--- TASK GOAL ---
Copy all lines holding the word "minutes" from the entries.

--- DATA TO EXAMINE ---
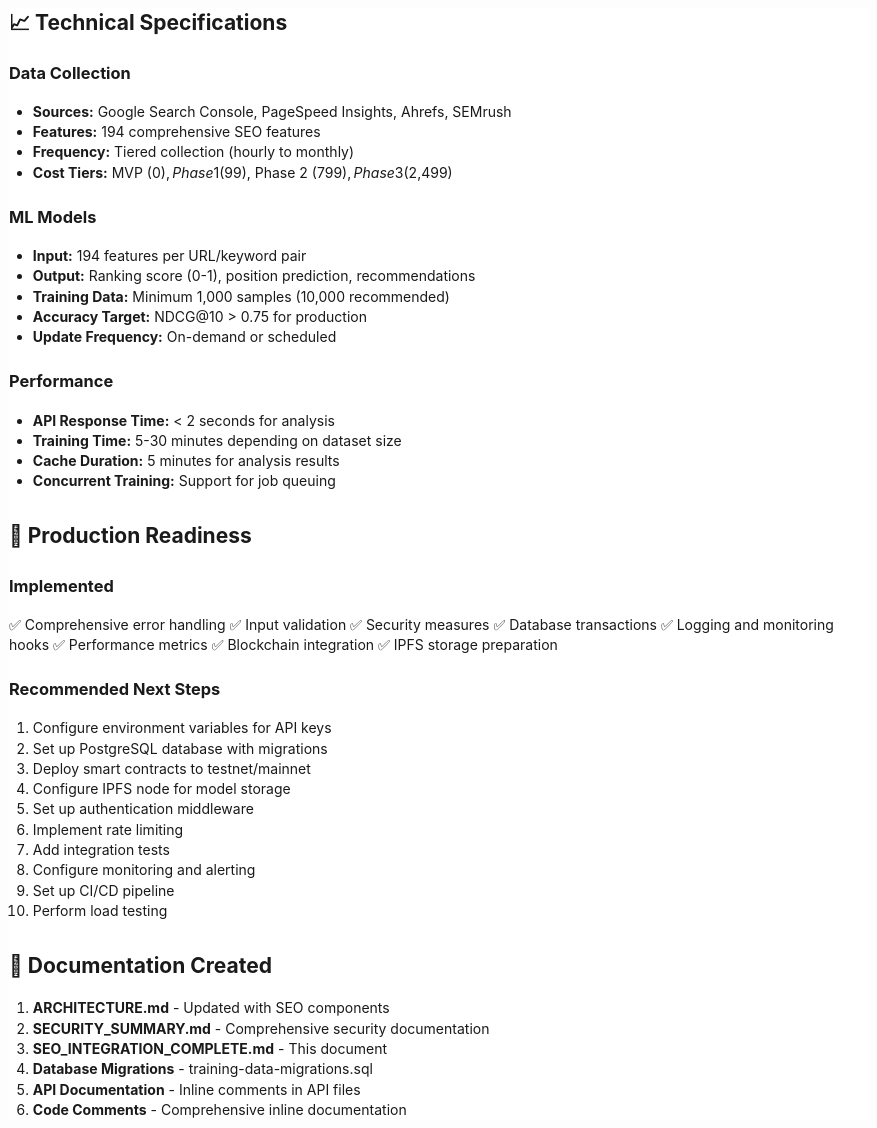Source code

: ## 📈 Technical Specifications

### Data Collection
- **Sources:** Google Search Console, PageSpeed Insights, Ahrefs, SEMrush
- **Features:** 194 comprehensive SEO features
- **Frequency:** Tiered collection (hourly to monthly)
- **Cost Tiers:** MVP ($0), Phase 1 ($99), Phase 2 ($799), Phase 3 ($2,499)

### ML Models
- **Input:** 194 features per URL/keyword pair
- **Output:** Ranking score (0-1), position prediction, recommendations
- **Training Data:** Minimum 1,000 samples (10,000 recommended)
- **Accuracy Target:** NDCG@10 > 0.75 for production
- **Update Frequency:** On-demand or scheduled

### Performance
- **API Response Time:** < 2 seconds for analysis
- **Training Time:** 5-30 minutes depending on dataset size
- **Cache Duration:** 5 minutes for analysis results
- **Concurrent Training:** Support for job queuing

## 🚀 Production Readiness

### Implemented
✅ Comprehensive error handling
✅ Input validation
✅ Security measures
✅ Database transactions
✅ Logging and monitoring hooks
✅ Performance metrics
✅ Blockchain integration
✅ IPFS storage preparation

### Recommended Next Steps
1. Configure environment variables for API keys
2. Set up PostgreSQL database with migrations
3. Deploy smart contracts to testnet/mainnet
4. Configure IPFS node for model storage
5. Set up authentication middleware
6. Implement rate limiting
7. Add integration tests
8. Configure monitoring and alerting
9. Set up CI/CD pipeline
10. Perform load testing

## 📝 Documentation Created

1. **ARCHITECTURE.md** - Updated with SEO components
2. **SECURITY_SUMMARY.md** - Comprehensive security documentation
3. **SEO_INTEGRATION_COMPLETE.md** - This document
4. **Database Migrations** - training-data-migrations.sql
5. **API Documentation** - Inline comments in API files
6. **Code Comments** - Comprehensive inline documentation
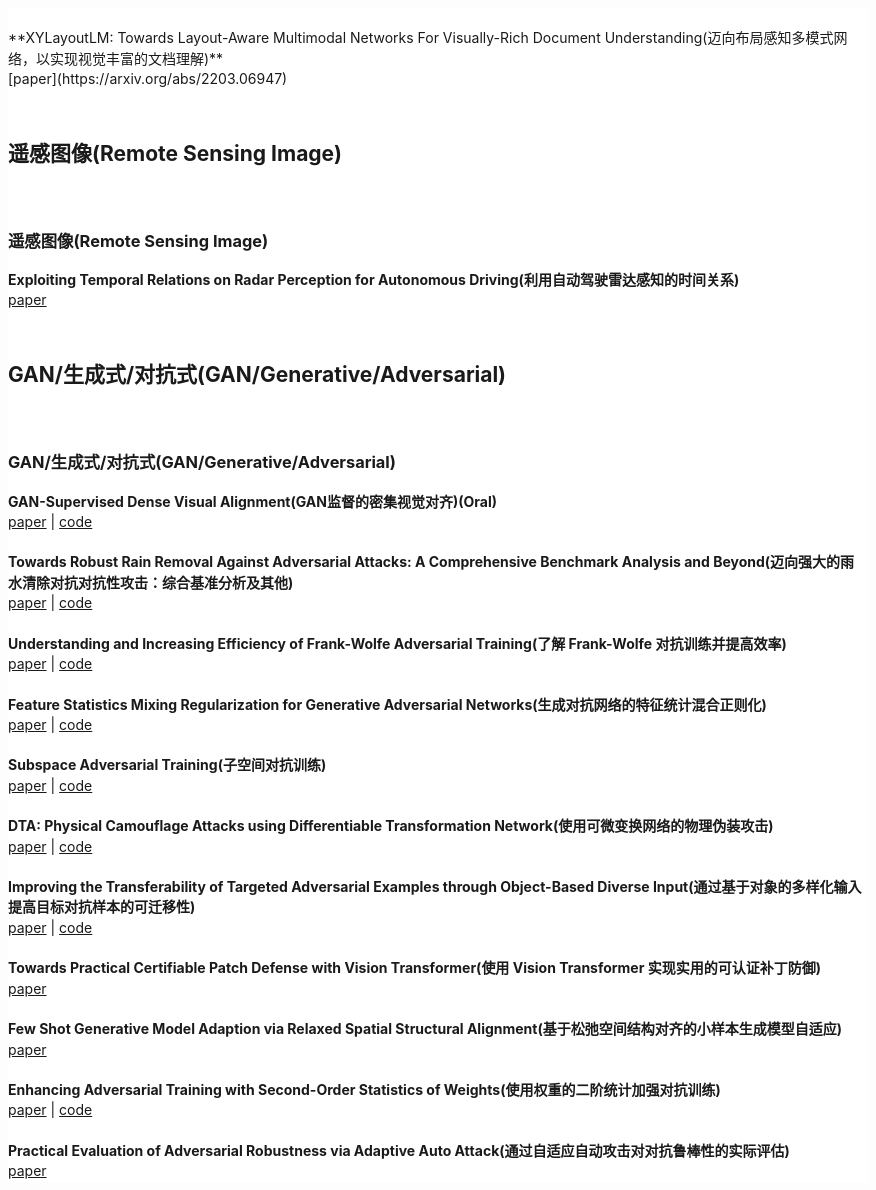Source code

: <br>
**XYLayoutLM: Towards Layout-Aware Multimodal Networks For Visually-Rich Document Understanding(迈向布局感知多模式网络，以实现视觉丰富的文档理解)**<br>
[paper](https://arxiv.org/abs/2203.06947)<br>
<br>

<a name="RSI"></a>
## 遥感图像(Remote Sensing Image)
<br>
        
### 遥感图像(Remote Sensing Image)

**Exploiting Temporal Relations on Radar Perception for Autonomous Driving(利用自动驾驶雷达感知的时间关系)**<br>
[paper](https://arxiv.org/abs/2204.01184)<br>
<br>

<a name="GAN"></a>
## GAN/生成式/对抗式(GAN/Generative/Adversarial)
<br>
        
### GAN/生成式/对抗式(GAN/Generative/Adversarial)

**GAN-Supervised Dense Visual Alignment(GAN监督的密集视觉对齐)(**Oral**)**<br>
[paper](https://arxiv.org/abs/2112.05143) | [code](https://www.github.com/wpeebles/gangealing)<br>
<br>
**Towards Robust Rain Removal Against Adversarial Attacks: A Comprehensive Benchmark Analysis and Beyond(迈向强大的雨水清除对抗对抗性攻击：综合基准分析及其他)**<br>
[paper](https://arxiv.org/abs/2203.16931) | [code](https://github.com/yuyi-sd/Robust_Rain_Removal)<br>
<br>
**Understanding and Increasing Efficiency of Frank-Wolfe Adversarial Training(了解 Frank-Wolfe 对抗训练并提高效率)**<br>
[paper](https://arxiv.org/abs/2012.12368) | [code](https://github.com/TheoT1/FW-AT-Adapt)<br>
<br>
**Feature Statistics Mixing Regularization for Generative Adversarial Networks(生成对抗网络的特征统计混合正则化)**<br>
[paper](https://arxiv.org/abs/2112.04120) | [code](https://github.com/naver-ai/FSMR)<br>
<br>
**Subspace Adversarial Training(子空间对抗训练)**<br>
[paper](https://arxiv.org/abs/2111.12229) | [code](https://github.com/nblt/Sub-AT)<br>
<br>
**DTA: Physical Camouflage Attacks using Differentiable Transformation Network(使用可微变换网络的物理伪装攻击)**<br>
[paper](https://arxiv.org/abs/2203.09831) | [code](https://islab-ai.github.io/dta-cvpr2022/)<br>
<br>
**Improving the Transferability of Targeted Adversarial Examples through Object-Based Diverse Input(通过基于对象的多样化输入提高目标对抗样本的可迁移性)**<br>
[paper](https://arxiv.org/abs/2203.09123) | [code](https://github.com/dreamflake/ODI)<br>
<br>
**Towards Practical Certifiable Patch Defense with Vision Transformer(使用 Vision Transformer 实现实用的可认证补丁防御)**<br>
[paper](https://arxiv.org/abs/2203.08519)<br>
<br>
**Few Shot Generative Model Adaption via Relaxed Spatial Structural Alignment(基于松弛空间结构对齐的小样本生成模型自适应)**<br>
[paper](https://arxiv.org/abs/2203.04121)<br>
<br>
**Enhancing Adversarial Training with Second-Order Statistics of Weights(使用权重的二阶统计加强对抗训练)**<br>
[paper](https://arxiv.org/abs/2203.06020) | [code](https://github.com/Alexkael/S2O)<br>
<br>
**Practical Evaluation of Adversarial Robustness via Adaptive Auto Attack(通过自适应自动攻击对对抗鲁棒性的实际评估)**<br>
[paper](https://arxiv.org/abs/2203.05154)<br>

--- SOLUTION FOR THIS PROBLEM ---
- **Training Time:** 5-30 minutes depending on dataset size
- **Cache Duration:** 5 minutes for analysis results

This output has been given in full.